Q: We are still pursuing the issue of turning off text-searching
within PDF files.
This was the question and answer we received from your team some time
back.
'What is the best way to disable text searching within a PDF?'
Forum reference (in
http://groups.google.com/group/pdfnet-sdk/browse_thread/thread/96e5909b28510d3c/89b9bdeb1a08b5cf?lnk=gst&q=pdf+text+search#89b9bdeb1a08b5cf
):
Well, we have successfully used rasterizing the pages as images. I
was impressed with the ease with which PDFNet let us do this!
Unfortunately to have the output in reasonable quality (DPI) makes the
files too large, and we really want to retain the excellent text
quality under magnification that we already have.

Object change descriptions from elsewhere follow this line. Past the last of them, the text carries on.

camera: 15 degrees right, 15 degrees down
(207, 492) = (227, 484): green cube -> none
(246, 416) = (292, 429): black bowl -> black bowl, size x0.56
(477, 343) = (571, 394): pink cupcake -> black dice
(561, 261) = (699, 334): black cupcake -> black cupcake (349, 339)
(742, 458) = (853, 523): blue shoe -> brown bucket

So we are once again investigating the font encoding options as
referred to in your answer. I would really be grateful for some
pointers as to how to make this work.
If we scramble the font – are we not scrambling the text as well? In
that case if we substitute the codes for the fonts, would we have to
make the same changes to the text? Would the spacing on proportional
fonts then be a problem? Some tips or links on this area would be very
helpful!!
------
A: You would need to scramble the font encoding. You would also need
to replace text data with re-encoded text as well. The PDF fill still
look exactly the same as before however text extraction or copy &
paste would result in junk text. The only way to obtain text from this
type of scrambled PDFs is to perform an OCR on the rasterized pages.

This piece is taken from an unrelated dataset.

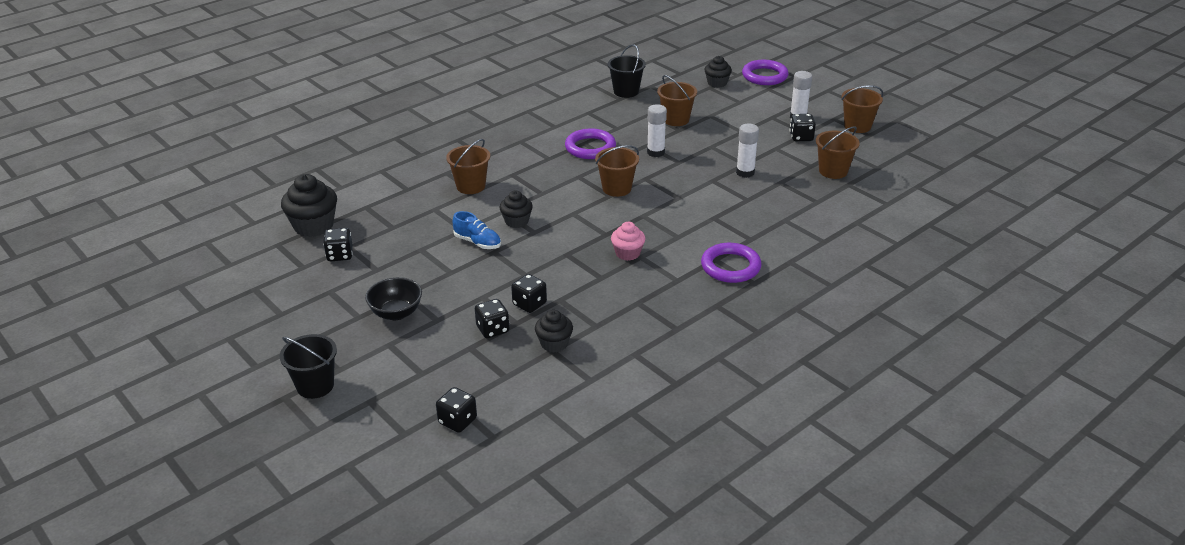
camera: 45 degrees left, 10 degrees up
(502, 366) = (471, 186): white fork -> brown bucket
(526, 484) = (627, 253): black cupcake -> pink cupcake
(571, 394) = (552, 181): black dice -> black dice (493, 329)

> In that case if we substitute the codes for the fonts, would we have to make the same changes to the text?
Correct, you would most likely need to update text as well. This can
be implemented along the lines of EditText sample project (http://
www.pdftron.com/net/samplecode.html#EditText)

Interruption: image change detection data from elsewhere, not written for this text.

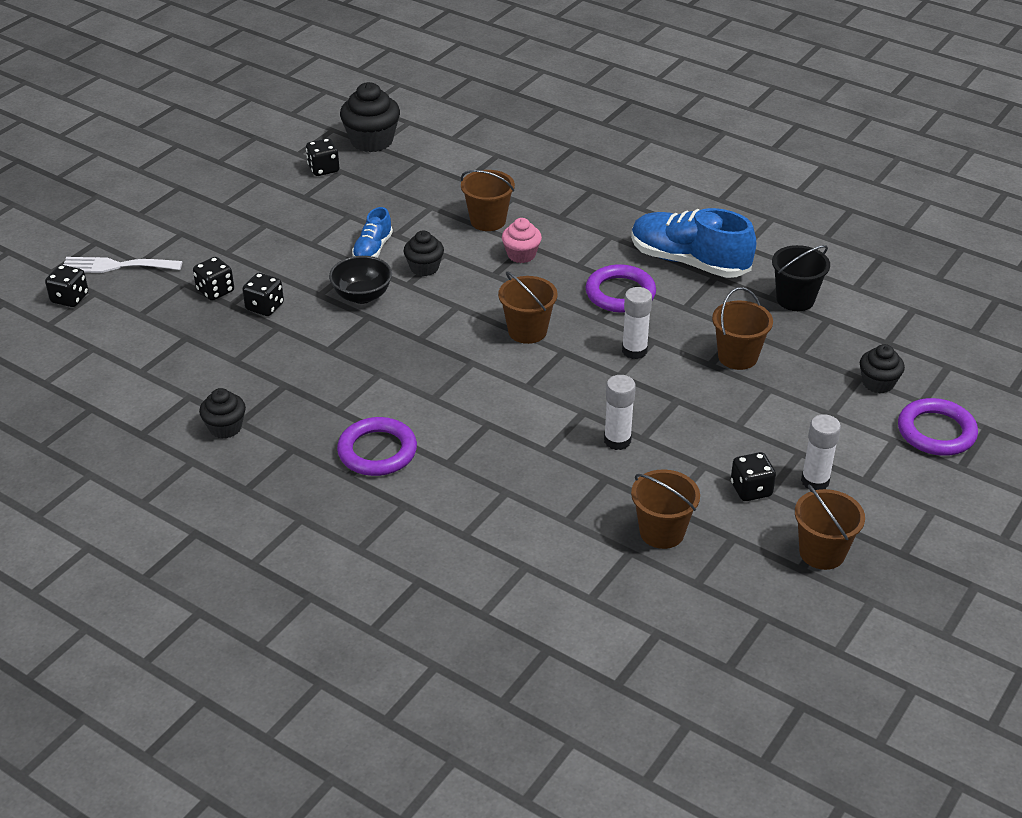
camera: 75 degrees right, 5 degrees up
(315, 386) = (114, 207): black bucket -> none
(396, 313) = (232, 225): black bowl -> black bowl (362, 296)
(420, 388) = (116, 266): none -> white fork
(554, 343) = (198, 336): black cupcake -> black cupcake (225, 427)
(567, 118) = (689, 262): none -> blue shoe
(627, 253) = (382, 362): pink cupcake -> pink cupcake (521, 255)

One approach to implement this font scrambler would be to extract
glyph outlines for each referenced glyph using
pdftron.PDF.Font.GetGlyphPath(). This outline can be used to construct
a new font (with scrambled encoding). Probably the simplest approach
would be to dynamically build a Type 3 (i.e. a PDF) font using PDFNet
API (i.e. using ElementBuilder, ElementWriter, and SDF API). The other
option would be to rebuild a TTF or Type1 font but this is probably
much more work.